Martin Ashley shivered.
He knew that the others were watching.
They came out of the shadows where they had been waiting for him—Rondol, Catan, and the woman, Lirad. Lirad smiled and took his hand.
“Welcome, my son,” Catan said. “We have been expecting you.”
Hesitantly, Martin Ashley said, “I think I know about Bob. You … sent … him back to Earth, didn’t you?”
Rondol nodded. “Your people are young and very aggressive,” he said. “They found us once, and will again. We planted only a very small seed in your young friend—a seed that will flower just enough so that your people will be willing to listen and co-operate when next they come our way. You or your sons can talk to them, and we can be friends instead of enemies. Your friend wanted to go home anyway, you know; we did not harm him.”
“I let him go,” Ashley said slowly. “And myself? I must know that. I know that you will not lie to me.”
“We did nothing to you, Martin,” Rondol told him. “You were one of us from the beginning; you have always been one of us. Your decision was one of free will, at least inasmuch as any man ever has free will.”
“Let’s go, then,” Martin Ashley said. “I’m ready.”
He heard it before he saw it, as they walked along the pathway beneath the pines.

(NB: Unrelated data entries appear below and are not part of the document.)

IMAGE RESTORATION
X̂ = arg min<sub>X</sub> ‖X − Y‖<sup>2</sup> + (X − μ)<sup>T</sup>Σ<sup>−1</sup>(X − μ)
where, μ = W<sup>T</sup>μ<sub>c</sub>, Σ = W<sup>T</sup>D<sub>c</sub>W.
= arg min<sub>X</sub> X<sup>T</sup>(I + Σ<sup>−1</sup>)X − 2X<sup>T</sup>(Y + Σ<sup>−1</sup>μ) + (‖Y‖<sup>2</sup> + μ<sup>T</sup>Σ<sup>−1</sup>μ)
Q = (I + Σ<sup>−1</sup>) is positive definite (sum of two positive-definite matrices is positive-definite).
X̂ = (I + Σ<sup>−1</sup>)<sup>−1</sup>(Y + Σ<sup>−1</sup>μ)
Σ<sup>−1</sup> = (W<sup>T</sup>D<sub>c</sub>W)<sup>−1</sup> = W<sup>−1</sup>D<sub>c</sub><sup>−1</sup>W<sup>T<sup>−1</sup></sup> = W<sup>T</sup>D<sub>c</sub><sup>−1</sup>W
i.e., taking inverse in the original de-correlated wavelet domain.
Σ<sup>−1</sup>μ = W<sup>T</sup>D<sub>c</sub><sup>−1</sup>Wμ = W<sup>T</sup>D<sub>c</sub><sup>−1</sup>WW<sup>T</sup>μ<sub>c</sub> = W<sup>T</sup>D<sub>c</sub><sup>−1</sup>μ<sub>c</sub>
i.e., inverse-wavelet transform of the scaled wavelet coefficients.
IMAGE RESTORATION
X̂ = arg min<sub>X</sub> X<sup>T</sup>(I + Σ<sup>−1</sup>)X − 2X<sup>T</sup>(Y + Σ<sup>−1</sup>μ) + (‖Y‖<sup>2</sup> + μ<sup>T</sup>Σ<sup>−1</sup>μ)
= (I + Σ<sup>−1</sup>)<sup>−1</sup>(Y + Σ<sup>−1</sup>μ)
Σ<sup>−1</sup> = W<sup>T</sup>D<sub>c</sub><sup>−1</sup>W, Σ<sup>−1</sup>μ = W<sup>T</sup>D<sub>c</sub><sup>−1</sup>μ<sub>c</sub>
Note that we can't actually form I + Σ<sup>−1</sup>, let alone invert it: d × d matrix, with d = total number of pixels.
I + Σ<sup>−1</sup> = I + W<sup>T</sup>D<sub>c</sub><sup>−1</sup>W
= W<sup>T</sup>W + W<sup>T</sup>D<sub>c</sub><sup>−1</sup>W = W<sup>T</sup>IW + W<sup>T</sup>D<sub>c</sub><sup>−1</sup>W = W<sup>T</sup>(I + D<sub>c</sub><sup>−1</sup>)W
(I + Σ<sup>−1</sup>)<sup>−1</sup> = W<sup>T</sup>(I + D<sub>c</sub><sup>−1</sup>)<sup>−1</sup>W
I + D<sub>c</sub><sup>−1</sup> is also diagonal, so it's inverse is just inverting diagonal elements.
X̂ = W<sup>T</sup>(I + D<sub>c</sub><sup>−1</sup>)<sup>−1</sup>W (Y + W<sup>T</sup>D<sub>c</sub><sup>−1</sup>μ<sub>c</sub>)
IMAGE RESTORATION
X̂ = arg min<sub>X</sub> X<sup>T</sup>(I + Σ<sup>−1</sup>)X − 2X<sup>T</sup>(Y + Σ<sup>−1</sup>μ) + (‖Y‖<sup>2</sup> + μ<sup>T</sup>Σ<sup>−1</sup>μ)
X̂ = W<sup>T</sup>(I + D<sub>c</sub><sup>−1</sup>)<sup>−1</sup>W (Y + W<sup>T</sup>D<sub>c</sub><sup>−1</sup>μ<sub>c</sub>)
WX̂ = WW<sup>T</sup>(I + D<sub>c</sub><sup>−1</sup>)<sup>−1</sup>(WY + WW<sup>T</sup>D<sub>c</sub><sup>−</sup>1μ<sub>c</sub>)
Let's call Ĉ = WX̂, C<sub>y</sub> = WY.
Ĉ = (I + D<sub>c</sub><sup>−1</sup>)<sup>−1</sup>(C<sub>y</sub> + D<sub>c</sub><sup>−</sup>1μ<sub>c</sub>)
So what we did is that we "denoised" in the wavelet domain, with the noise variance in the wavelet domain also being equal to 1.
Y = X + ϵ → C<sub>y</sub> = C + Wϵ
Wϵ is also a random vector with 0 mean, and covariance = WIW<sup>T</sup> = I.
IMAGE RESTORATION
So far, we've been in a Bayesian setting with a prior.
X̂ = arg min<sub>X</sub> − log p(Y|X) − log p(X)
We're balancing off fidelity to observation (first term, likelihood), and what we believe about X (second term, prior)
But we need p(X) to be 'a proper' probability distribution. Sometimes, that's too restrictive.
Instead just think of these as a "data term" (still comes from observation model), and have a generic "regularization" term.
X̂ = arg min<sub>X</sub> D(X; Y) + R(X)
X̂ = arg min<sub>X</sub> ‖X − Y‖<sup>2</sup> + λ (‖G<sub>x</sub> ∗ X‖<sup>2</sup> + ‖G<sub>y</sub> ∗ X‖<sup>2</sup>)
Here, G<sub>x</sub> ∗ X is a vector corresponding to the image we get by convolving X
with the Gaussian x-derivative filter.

Drums, and chanting voices in the night. And then he saw them waiting—the orange fires burning in the village of the Nern.
He had seen it all before, a long time ago, with Ernie and Bob, hidden in this same forest.
The rite of passage, the initiation ceremony during which the child passed into adulthood.
This time, he knew, it was for him.
He held Lirad’s hand, tightly.
With a greater humility than he had ever known, and with a pride that burned like fire within him, he walked forward, toward the drums and the singing and the people who were waiting to take him in.
He looked up once. There they were, untold millions of them, his star-brothers, the old ones and the never-born, sparkling in the sky.
They smiled, understanding.
He walked on, shoulders squared, into the village.